[Dataset excerpts]
◆ ◆ ◆ ◆
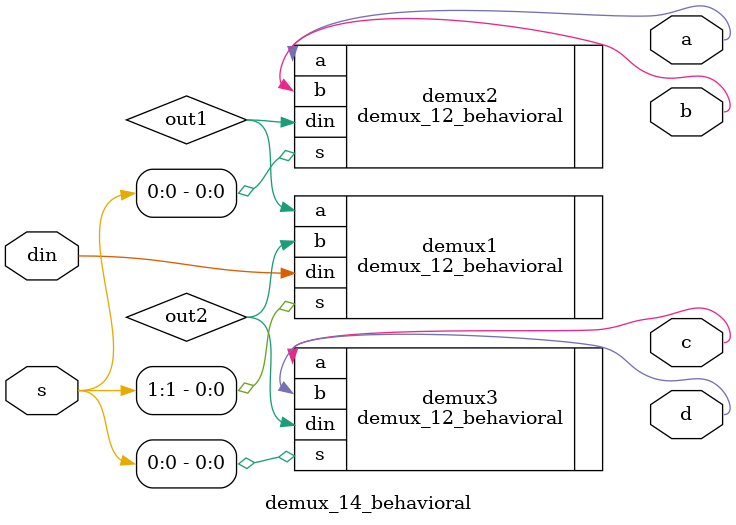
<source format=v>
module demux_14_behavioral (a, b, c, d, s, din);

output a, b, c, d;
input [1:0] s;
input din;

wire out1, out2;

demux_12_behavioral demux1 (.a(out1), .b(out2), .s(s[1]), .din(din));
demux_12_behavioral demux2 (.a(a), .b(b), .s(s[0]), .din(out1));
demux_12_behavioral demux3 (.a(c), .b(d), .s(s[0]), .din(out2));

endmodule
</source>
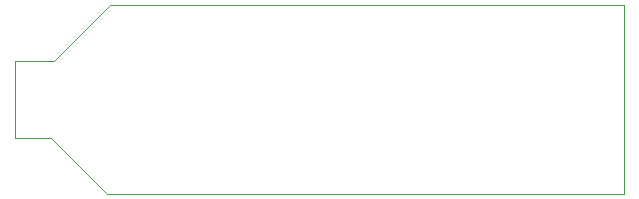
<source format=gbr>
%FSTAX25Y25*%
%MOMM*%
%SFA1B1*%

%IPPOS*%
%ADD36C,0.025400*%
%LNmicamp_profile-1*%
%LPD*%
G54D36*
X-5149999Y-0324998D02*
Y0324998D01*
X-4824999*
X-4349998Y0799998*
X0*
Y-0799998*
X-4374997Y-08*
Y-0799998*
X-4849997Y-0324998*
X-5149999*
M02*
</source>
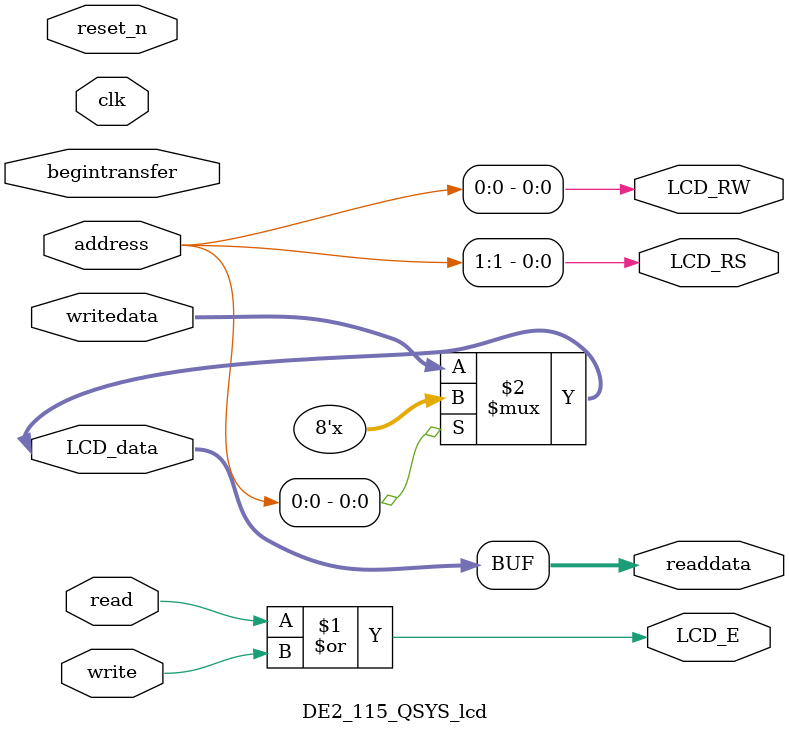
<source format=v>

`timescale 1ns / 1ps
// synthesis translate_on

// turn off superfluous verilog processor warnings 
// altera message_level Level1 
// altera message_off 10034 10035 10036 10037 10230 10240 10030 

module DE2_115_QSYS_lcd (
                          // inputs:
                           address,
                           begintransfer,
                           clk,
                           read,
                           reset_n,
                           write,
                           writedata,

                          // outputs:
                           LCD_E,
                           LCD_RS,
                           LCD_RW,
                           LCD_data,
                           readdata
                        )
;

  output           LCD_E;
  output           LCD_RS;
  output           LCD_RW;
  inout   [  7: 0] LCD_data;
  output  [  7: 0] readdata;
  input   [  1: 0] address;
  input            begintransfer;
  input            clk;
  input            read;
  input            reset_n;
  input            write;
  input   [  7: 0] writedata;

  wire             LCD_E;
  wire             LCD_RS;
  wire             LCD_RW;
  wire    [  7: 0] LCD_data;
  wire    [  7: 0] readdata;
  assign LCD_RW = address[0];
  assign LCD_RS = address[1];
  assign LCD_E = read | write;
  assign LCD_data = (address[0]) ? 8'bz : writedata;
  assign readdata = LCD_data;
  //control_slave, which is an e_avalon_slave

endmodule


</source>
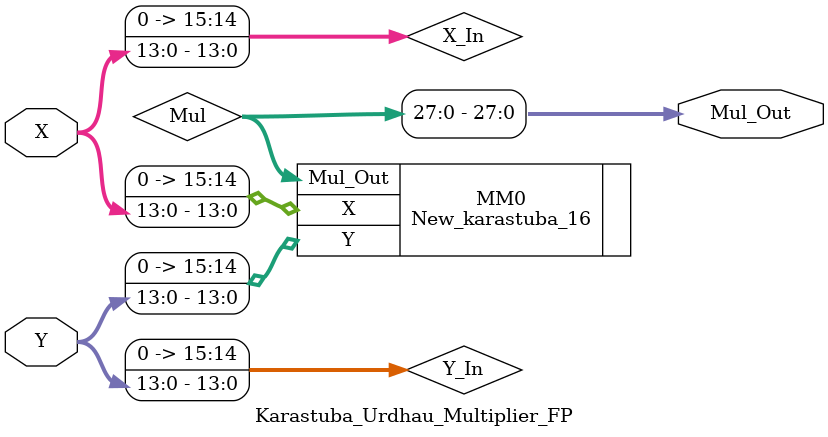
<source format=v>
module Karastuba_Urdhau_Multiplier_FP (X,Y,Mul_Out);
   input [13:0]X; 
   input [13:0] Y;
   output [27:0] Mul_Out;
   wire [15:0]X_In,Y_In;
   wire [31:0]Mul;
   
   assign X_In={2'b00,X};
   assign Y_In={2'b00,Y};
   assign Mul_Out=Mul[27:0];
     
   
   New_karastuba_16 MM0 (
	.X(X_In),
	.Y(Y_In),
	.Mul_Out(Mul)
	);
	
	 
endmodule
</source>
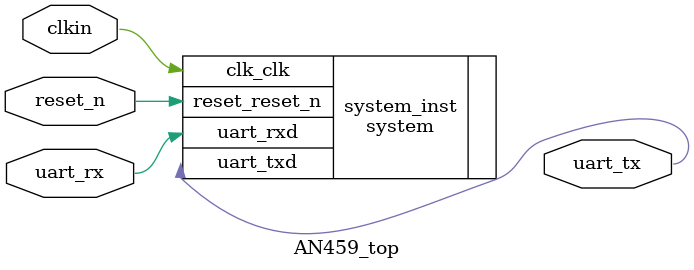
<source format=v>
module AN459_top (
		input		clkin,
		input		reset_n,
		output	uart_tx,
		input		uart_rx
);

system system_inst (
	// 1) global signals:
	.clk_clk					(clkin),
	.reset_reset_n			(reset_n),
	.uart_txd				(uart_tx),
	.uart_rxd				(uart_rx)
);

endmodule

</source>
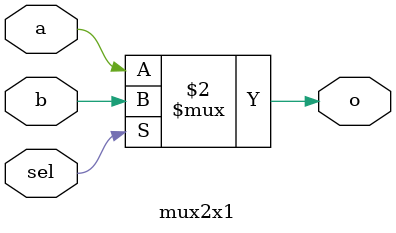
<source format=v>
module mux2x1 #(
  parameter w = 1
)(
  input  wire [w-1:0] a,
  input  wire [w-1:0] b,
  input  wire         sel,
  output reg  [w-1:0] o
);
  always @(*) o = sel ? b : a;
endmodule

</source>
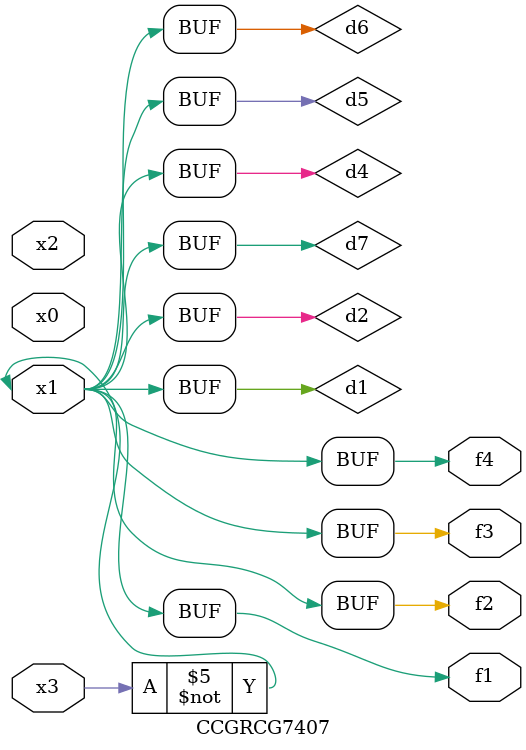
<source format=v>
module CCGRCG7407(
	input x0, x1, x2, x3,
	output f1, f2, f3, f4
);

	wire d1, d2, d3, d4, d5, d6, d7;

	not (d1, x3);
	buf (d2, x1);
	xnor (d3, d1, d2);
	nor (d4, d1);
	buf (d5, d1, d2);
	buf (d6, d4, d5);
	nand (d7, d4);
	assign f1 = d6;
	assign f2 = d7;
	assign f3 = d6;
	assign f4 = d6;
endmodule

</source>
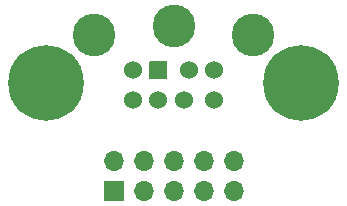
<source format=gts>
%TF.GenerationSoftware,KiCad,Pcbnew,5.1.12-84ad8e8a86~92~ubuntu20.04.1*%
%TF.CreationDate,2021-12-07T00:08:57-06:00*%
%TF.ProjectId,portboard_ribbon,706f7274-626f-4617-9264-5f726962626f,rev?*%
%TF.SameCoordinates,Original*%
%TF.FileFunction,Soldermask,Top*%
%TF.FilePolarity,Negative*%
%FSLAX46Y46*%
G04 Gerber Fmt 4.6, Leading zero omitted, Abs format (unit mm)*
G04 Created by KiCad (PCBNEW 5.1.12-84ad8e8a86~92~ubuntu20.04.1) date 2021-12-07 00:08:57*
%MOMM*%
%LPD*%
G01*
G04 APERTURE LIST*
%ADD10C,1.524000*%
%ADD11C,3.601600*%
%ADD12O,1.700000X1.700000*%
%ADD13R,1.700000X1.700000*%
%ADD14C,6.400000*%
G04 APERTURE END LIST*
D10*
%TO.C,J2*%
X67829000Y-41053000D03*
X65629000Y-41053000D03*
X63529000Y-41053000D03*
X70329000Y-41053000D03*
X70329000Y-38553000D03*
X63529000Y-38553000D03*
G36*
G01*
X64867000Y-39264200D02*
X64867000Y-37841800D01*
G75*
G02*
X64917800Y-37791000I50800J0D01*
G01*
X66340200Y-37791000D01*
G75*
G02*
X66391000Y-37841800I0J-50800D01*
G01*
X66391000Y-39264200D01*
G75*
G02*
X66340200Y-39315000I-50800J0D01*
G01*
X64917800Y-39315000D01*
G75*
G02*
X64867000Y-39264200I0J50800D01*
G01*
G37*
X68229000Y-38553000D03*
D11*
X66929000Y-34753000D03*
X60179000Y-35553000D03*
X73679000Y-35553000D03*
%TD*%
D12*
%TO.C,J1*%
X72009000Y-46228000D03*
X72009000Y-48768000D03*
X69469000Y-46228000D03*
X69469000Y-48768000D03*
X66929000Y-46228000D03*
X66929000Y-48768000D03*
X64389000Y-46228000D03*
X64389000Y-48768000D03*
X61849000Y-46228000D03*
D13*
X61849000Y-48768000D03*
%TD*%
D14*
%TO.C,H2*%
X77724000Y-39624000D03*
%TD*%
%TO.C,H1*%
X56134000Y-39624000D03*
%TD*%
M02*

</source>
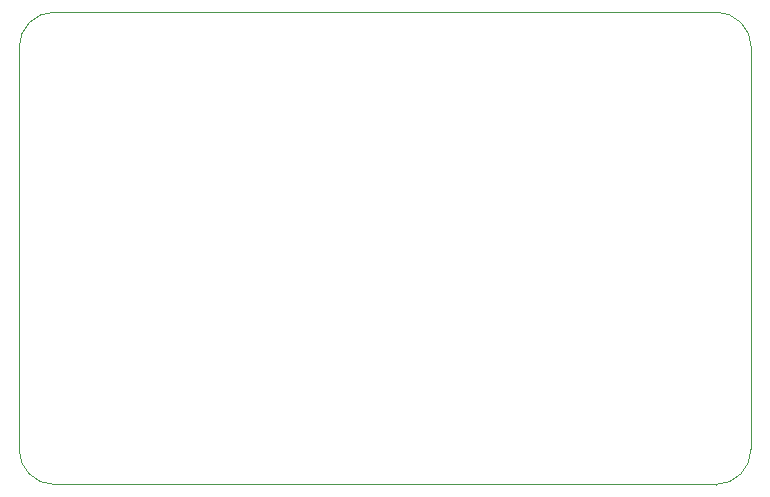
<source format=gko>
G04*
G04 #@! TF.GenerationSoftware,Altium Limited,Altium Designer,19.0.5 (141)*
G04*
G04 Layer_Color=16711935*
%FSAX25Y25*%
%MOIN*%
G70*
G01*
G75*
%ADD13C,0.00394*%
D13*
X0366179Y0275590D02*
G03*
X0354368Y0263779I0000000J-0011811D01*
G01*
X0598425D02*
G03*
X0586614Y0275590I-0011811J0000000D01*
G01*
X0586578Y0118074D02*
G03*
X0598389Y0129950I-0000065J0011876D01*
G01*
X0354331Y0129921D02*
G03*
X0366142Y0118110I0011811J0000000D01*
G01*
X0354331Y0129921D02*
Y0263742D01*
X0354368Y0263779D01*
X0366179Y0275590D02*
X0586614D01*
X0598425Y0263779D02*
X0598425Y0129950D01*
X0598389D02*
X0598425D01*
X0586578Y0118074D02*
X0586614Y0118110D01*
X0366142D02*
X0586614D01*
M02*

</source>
◆ ◆ ◆ ◆
* **TASK OBJECTIVE**: Once the pictures are set aside, restate the remaining data above exactly.

* **ANSWER BELOW**:
<source format=v>
module demux_14_behavioral (a, b, c, d, s, din);

output a, b, c, d;
input [1:0] s;
input din;

wire out1, out2;

demux_12_behavioral demux1 (.a(out1), .b(out2), .s(s[1]), .din(din));
demux_12_behavioral demux2 (.a(a), .b(b), .s(s[0]), .din(out1));
demux_12_behavioral demux3 (.a(c), .b(d), .s(s[0]), .din(out2));

endmodule
</source>
<source format=gbr>
%FSTAX25Y25*%
%MOMM*%
%SFA1B1*%

%IPPOS*%
%ADD36C,0.025400*%
%LNmicamp_profile-1*%
%LPD*%
G54D36*
X-5149999Y-0324998D02*
Y0324998D01*
X-4824999*
X-4349998Y0799998*
X0*
Y-0799998*
X-4374997Y-08*
Y-0799998*
X-4849997Y-0324998*
X-5149999*
M02*
</source>
<source format=v>

`timescale 1ns / 1ps
// synthesis translate_on

// turn off superfluous verilog processor warnings 
// altera message_level Level1 
// altera message_off 10034 10035 10036 10037 10230 10240 10030 

module DE2_115_QSYS_lcd (
                          // inputs:
                           address,
                           begintransfer,
                           clk,
                           read,
                           reset_n,
                           write,
                           writedata,

                          // outputs:
                           LCD_E,
                           LCD_RS,
                           LCD_RW,
                           LCD_data,
                           readdata
                        )
;

  output           LCD_E;
  output           LCD_RS;
  output           LCD_RW;
  inout   [  7: 0] LCD_data;
  output  [  7: 0] readdata;
  input   [  1: 0] address;
  input            begintransfer;
  input            clk;
  input            read;
  input            reset_n;
  input            write;
  input   [  7: 0] writedata;

  wire             LCD_E;
  wire             LCD_RS;
  wire             LCD_RW;
  wire    [  7: 0] LCD_data;
  wire    [  7: 0] readdata;
  assign LCD_RW = address[0];
  assign LCD_RS = address[1];
  assign LCD_E = read | write;
  assign LCD_data = (address[0]) ? 8'bz : writedata;
  assign readdata = LCD_data;
  //control_slave, which is an e_avalon_slave

endmodule


</source>
<source format=v>
module Karastuba_Urdhau_Multiplier_FP (X,Y,Mul_Out);
   input [13:0]X; 
   input [13:0] Y;
   output [27:0] Mul_Out;
   wire [15:0]X_In,Y_In;
   wire [31:0]Mul;
   
   assign X_In={2'b00,X};
   assign Y_In={2'b00,Y};
   assign Mul_Out=Mul[27:0];
     
   
   New_karastuba_16 MM0 (
	.X(X_In),
	.Y(Y_In),
	.Mul_Out(Mul)
	);
	
	 
endmodule
</source>
<source format=v>
module AN459_top (
		input		clkin,
		input		reset_n,
		output	uart_tx,
		input		uart_rx
);

system system_inst (
	// 1) global signals:
	.clk_clk					(clkin),
	.reset_reset_n			(reset_n),
	.uart_txd				(uart_tx),
	.uart_rxd				(uart_rx)
);

endmodule

</source>
<source format=v>
module mux2x1 #(
  parameter w = 1
)(
  input  wire [w-1:0] a,
  input  wire [w-1:0] b,
  input  wire         sel,
  output reg  [w-1:0] o
);
  always @(*) o = sel ? b : a;
endmodule

</source>
<source format=v>
module CCGRCG7407(
	input x0, x1, x2, x3,
	output f1, f2, f3, f4
);

	wire d1, d2, d3, d4, d5, d6, d7;

	not (d1, x3);
	buf (d2, x1);
	xnor (d3, d1, d2);
	nor (d4, d1);
	buf (d5, d1, d2);
	buf (d6, d4, d5);
	nand (d7, d4);
	assign f1 = d6;
	assign f2 = d7;
	assign f3 = d6;
	assign f4 = d6;
endmodule

</source>
<source format=gts>
%TF.GenerationSoftware,KiCad,Pcbnew,5.1.12-84ad8e8a86~92~ubuntu20.04.1*%
%TF.CreationDate,2021-12-07T00:08:57-06:00*%
%TF.ProjectId,portboard_ribbon,706f7274-626f-4617-9264-5f726962626f,rev?*%
%TF.SameCoordinates,Original*%
%TF.FileFunction,Soldermask,Top*%
%TF.FilePolarity,Negative*%
%FSLAX46Y46*%
G04 Gerber Fmt 4.6, Leading zero omitted, Abs format (unit mm)*
G04 Created by KiCad (PCBNEW 5.1.12-84ad8e8a86~92~ubuntu20.04.1) date 2021-12-07 00:08:57*
%MOMM*%
%LPD*%
G01*
G04 APERTURE LIST*
%ADD10C,1.524000*%
%ADD11C,3.601600*%
%ADD12O,1.700000X1.700000*%
%ADD13R,1.700000X1.700000*%
%ADD14C,6.400000*%
G04 APERTURE END LIST*
D10*
%TO.C,J2*%
X67829000Y-41053000D03*
X65629000Y-41053000D03*
X63529000Y-41053000D03*
X70329000Y-41053000D03*
X70329000Y-38553000D03*
X63529000Y-38553000D03*
G36*
G01*
X64867000Y-39264200D02*
X64867000Y-37841800D01*
G75*
G02*
X64917800Y-37791000I50800J0D01*
G01*
X66340200Y-37791000D01*
G75*
G02*
X66391000Y-37841800I0J-50800D01*
G01*
X66391000Y-39264200D01*
G75*
G02*
X66340200Y-39315000I-50800J0D01*
G01*
X64917800Y-39315000D01*
G75*
G02*
X64867000Y-39264200I0J50800D01*
G01*
G37*
X68229000Y-38553000D03*
D11*
X66929000Y-34753000D03*
X60179000Y-35553000D03*
X73679000Y-35553000D03*
%TD*%
D12*
%TO.C,J1*%
X72009000Y-46228000D03*
X72009000Y-48768000D03*
X69469000Y-46228000D03*
X69469000Y-48768000D03*
X66929000Y-46228000D03*
X66929000Y-48768000D03*
X64389000Y-46228000D03*
X64389000Y-48768000D03*
X61849000Y-46228000D03*
D13*
X61849000Y-48768000D03*
%TD*%
D14*
%TO.C,H2*%
X77724000Y-39624000D03*
%TD*%
%TO.C,H1*%
X56134000Y-39624000D03*
%TD*%
M02*

</source>
<source format=gko>
G04*
G04 #@! TF.GenerationSoftware,Altium Limited,Altium Designer,19.0.5 (141)*
G04*
G04 Layer_Color=16711935*
%FSAX25Y25*%
%MOIN*%
G70*
G01*
G75*
%ADD13C,0.00394*%
D13*
X0366179Y0275590D02*
G03*
X0354368Y0263779I0000000J-0011811D01*
G01*
X0598425D02*
G03*
X0586614Y0275590I-0011811J0000000D01*
G01*
X0586578Y0118074D02*
G03*
X0598389Y0129950I-0000065J0011876D01*
G01*
X0354331Y0129921D02*
G03*
X0366142Y0118110I0011811J0000000D01*
G01*
X0354331Y0129921D02*
Y0263742D01*
X0354368Y0263779D01*
X0366179Y0275590D02*
X0586614D01*
X0598425Y0263779D02*
X0598425Y0129950D01*
X0598389D02*
X0598425D01*
X0586578Y0118074D02*
X0586614Y0118110D01*
X0366142D02*
X0586614D01*
M02*

</source>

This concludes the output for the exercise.